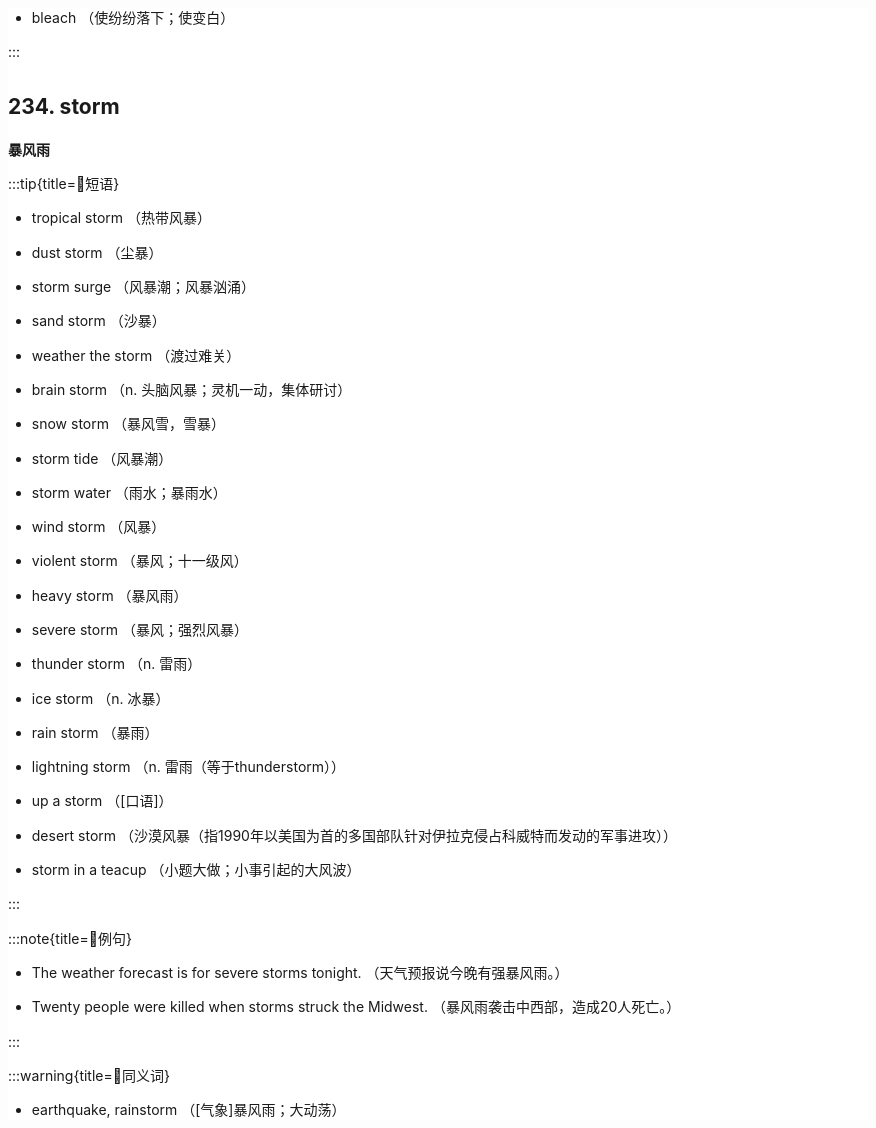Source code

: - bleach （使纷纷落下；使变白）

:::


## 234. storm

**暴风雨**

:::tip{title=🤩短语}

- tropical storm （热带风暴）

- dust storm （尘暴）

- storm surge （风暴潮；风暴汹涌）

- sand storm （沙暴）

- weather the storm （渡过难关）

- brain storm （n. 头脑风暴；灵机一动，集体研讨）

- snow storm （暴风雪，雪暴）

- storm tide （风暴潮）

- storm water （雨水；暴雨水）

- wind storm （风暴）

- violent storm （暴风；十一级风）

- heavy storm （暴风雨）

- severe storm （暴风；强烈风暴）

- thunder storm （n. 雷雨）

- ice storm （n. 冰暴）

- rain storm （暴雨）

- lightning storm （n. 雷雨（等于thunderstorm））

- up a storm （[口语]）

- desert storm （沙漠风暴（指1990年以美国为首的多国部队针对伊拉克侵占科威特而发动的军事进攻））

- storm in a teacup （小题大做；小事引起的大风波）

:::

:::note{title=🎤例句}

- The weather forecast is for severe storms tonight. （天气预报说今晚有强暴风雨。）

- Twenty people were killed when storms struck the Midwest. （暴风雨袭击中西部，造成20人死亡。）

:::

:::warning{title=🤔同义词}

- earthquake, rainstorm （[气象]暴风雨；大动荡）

## Exercise
Write out each line above with the word "weather".

## Output of the task
- weather the storm （渡过难关）
- The weather forecast is for severe storms tonight. （天气预报说今晚有强暴风雨。）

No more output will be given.